Brett Fraser is set to carry on the Olympic tradition shared by him and his brother, Shaune, when he hits the pool in Tokyo, Japan this month for what will be his third Games.
Fraser, 31, is scheduled to compete in the 50-metre free, an event in which he holds the national record with a time of 22.41 seconds.
The 2011 Pan American Games gold medallist qualified for the flagship event in January of last year at the International Challenge Meet in Geneva, where he clocked 22.54.
“I’m very excited for Tokyo,” Fraser told the Cayman Compass. “Given that this is my third, I’m really thrilled. Although it will happen in a reduced format, I think [it will] still be as special.”
The 29th Summer Olympics will feature a reduction in participants as many countries have pulled out of this year’s Games due to the COVID-19 pandemic. However, Fraser believes he will still have his work cut out for him as he will be competing against swimming powerhouses.
“I still think this Olympics will be competitive as ever,” he said. “You have countries like the United States, Canada, the United Kingdom, China; they are still going to have their best athletes representing… so I think the competition is still going to be very tight.”

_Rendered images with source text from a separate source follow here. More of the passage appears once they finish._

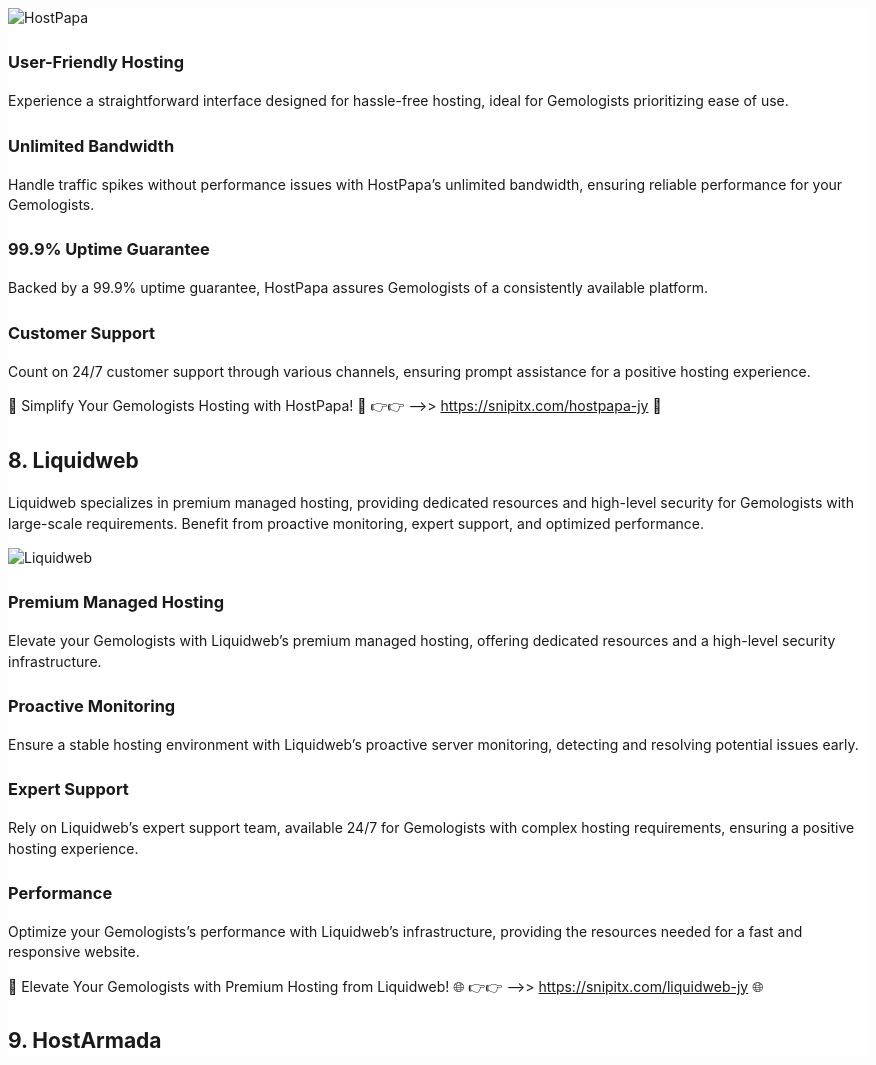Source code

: ![HostPapa](https://i.imgur.com/ouDTkvl.jpeg "HostPapa Hosting")

### User-Friendly Hosting
Experience a straightforward interface designed for hassle-free hosting, ideal for Gemologists prioritizing ease of use.

### Unlimited Bandwidth
Handle traffic spikes without performance issues with HostPapa’s unlimited bandwidth, ensuring reliable performance for your Gemologists.

### 99.9% Uptime Guarantee
Backed by a 99.9% uptime guarantee, HostPapa assures Gemologists of a consistently available platform.

### Customer Support
Count on 24/7 customer support through various channels, ensuring prompt assistance for a positive hosting experience.

🌈 Simplify Your Gemologists Hosting with HostPapa! 🚀
👉👉 -->> https://snipitx.com/hostpapa-jy 🚀

## 8. Liquidweb

Liquidweb specializes in premium managed hosting, providing dedicated resources and high-level security for Gemologists with large-scale requirements. Benefit from proactive monitoring, expert support, and optimized performance.

![Liquidweb](https://i.imgur.com/4IvT9SC.jpeg "Liquidweb Hosting")

### Premium Managed Hosting
Elevate your Gemologists with Liquidweb’s premium managed hosting, offering dedicated resources and a high-level security infrastructure.

### Proactive Monitoring
Ensure a stable hosting environment with Liquidweb’s proactive server monitoring, detecting and resolving potential issues early.

### Expert Support
Rely on Liquidweb’s expert support team, available 24/7 for Gemologists with complex hosting requirements, ensuring a positive hosting experience.

### Performance
Optimize your Gemologists’s performance with Liquidweb’s infrastructure, providing the resources needed for a fast and responsive website.

🚀 Elevate Your Gemologists with Premium Hosting from Liquidweb! 🌐
👉👉 -->> https://snipitx.com/liquidweb-jy 🌐

## 9. HostArmada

In his previous Olympic Games, in 2008 and 2012, Fraser competed in the 200m backstroke, and the 50m, 100m and 200m freestyle events. He took a break from competition in 2016. This year, however, Fraser has trained solely for the 50m, under Wolfpack Elite at North Carolina State University, an event he said is his bread and butter.
“[Wolfpack] have a renowned sprint programme,” said Fraser. “So, this time around it was a lot more strength training, a lot more… relevant training in the water.”
Fraser will join four teammates in Tokyo, one of whom – 15-year-old Jillian Crooks – is set to make her Olympic debut in swimming. He said the competition will benefit Crooks, should she continue her swimming career.
“I remember when I went to Beijing in 2008, I had just turned 18 and it was a great experience, and for Jillian, I think it is going to expose her to the world at the highest level of competition that there is,” he said. “I think it will really motivate her to come back to any other international sporting event and put her best foot forward. I am thrilled to have her on the team and I’m excited to share the Olympic experience with her.”
Fraser is expected to leave for Tokyo on Saturday, 18 July.